Ella misma
Por Guadalupe Guerrero
El tumulto del hogar la hacía buscar el silencio para no olvidarse de quién era. A solas reía y hablaba.
Esa mañana caminando por la banqueta, aguantando un zigzagueo mental y una carcajada; con las amarras de una camisa de fuerza, recordando escenas de encierro, aturdida por el pasado, obsesionada en él, escéptica del presente, de la más elemental de las felicidades: La de saberse con derecho al trabajo, la libre explotación de su propia fuerza.
Vivía acostumbrada el no rotundo en sus demandas afectivas, siempre insatisfechas que eran lo mismo que su desempleo, su falta de ingresos para reproducir su vida y dejar esa existencia marginal a la que con tanto placer se acomodaba. ¿Acaso no hay nada más grande para el hombre creativo que verse remunerado justamente en su oficio? Además eran inauditos los motivos por los cuales se le rechazaba; algunas veces porque pensaba, y esta cualidad era menospreciada en el género femenino. Otras, porque su forma de vestir no iba acorde con la moda. No es que fuera suigéneris, la razón era más sencilla: No iba de acuerdo con la uniformidad, estaba en contra del estereotipo, de sus limitados determinismos, las esquemáticas formas y figuras de las magazines.

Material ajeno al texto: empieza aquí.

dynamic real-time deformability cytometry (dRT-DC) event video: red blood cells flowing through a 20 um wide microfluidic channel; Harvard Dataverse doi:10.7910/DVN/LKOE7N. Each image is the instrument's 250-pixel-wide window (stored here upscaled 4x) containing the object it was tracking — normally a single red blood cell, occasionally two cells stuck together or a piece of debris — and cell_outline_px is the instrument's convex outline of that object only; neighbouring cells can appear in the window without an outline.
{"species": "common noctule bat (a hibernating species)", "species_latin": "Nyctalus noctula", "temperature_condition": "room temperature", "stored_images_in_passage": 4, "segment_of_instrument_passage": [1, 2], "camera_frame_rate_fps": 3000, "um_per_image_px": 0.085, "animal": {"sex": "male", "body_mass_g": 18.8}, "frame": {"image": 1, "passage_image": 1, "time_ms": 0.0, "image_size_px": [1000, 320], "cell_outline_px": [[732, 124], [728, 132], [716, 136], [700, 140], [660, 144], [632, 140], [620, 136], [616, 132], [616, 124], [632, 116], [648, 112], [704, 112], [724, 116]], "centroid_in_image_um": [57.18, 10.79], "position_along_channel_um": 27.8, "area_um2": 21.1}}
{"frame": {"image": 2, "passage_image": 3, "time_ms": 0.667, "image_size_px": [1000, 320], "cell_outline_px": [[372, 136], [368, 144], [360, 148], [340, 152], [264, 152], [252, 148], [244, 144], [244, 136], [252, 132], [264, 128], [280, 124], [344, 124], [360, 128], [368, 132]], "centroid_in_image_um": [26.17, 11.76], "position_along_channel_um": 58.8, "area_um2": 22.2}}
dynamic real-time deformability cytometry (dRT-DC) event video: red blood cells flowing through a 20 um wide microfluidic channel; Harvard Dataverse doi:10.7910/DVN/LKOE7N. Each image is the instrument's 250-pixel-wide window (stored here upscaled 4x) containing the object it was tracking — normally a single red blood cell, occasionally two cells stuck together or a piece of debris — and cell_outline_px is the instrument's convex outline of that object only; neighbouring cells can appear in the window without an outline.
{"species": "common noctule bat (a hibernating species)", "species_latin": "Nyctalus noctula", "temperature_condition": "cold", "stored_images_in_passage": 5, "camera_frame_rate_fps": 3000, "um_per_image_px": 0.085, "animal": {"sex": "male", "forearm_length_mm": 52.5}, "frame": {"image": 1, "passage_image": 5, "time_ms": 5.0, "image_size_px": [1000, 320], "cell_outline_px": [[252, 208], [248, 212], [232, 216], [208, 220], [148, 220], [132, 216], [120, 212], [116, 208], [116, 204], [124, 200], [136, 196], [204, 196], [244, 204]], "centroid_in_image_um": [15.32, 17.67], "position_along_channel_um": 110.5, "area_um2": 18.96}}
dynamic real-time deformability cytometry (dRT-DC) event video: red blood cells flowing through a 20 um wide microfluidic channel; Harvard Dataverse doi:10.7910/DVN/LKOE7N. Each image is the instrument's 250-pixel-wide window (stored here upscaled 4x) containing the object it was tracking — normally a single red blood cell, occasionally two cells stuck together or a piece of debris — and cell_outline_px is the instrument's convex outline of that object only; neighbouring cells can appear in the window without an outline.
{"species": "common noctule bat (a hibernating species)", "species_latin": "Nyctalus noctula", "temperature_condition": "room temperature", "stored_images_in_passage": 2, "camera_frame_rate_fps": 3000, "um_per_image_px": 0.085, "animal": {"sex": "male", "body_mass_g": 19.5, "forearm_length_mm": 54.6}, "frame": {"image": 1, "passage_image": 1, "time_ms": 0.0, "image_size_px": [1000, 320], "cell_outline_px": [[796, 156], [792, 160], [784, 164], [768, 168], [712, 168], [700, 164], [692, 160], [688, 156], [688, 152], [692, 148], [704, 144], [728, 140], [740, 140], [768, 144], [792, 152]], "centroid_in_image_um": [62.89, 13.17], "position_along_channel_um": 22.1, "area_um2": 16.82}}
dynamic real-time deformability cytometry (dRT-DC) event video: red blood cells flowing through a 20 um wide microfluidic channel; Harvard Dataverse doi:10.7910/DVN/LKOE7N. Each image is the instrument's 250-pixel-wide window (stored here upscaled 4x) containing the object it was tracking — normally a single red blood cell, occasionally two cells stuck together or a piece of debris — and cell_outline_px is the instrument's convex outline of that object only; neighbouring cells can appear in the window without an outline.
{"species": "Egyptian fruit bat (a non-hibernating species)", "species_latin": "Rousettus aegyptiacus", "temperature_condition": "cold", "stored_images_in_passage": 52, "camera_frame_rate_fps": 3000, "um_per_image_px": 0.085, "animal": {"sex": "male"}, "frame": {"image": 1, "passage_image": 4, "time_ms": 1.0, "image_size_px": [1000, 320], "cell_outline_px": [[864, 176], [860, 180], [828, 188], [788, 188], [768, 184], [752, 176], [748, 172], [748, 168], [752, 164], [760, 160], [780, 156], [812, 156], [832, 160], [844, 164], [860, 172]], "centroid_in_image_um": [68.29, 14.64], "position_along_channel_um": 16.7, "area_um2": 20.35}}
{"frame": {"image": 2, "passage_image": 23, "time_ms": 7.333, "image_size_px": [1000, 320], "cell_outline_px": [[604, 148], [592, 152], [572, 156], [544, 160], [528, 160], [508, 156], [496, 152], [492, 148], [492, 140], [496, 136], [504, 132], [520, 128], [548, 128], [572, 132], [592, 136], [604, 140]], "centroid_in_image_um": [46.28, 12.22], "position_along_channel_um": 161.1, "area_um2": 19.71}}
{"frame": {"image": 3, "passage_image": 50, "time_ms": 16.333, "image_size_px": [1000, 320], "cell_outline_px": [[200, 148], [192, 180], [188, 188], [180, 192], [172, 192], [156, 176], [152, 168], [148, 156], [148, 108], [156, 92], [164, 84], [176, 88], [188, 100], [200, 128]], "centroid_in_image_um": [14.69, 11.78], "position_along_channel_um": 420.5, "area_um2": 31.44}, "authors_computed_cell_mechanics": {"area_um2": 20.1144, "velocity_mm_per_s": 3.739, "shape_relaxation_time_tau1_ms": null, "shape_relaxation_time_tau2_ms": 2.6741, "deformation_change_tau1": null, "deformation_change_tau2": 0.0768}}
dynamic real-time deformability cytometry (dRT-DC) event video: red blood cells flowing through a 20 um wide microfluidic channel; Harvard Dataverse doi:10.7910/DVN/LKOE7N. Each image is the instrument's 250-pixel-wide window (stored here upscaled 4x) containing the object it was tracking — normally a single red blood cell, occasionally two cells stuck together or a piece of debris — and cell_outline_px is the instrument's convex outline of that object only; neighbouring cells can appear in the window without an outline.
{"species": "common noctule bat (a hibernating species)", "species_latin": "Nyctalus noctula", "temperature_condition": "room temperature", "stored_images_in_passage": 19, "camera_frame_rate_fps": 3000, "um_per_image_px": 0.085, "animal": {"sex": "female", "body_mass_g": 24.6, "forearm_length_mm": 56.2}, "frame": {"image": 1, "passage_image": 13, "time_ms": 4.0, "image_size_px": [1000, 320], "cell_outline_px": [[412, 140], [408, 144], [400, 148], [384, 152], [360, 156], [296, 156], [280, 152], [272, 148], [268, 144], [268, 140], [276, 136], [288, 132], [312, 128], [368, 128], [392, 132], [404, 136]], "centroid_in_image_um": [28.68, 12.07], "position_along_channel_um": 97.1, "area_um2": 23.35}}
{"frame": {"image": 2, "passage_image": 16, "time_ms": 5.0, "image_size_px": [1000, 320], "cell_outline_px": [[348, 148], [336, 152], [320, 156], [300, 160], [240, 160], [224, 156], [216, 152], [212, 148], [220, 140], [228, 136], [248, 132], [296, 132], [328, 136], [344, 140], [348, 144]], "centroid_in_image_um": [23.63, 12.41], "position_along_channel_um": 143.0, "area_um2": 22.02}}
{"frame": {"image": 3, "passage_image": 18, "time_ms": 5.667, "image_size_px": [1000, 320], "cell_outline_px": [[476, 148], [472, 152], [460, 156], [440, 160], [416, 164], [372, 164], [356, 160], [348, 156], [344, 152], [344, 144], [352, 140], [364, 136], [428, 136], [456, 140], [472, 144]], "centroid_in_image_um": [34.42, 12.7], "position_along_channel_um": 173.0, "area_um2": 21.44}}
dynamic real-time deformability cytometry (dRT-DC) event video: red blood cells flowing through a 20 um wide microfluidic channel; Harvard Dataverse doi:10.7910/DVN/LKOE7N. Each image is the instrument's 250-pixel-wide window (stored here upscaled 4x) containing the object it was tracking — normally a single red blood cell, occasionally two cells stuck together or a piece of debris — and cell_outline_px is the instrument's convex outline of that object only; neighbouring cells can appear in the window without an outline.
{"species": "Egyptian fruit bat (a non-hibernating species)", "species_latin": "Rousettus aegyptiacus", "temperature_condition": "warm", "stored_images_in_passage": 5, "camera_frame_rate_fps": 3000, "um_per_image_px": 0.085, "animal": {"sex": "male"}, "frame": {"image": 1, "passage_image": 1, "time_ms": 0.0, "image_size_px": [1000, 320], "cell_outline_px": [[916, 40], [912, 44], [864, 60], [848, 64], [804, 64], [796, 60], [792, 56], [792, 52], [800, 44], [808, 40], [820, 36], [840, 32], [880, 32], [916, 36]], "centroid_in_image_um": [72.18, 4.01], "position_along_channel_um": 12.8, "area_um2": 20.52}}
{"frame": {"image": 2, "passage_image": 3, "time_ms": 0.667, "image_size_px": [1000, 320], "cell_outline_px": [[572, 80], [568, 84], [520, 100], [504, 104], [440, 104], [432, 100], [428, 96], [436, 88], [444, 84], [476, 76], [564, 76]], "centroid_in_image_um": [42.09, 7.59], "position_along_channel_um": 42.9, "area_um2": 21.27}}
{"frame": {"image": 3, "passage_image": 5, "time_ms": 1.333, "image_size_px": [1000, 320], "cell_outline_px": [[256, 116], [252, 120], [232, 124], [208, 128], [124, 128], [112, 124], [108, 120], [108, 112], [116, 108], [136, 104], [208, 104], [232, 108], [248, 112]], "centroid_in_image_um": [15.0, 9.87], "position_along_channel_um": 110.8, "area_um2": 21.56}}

Su gusto desafanado de la vanguardia no tenía que ver con aquellas mujeres bellamente adornadas o vestidas pero vacías de la mente, agriadas por su feminismo, instaladas en una postura trivial, por decir algo: medieval, poco saludable. Ese lado de fragilidad tan peligroso en la mujer ella no lo tenía. Sí en cambio cierta fuerza bruta, equiparada a la del macho. Pues ya bastantes desprecios le habían hecho.
Quiero decir más acerca de su forma de vestir: el patrón en su ropa era el de cualquier paria o anarquista consumado. De tal mezcla, ella resultaba una garrienta al máximo, pero con caché: terca en le verde seco y de crinolina cuando se trataba de usar faldas largas. Parecía el tronco maduro de un árbol de nueces por donde cualquier sagaz ardillón treparía contento.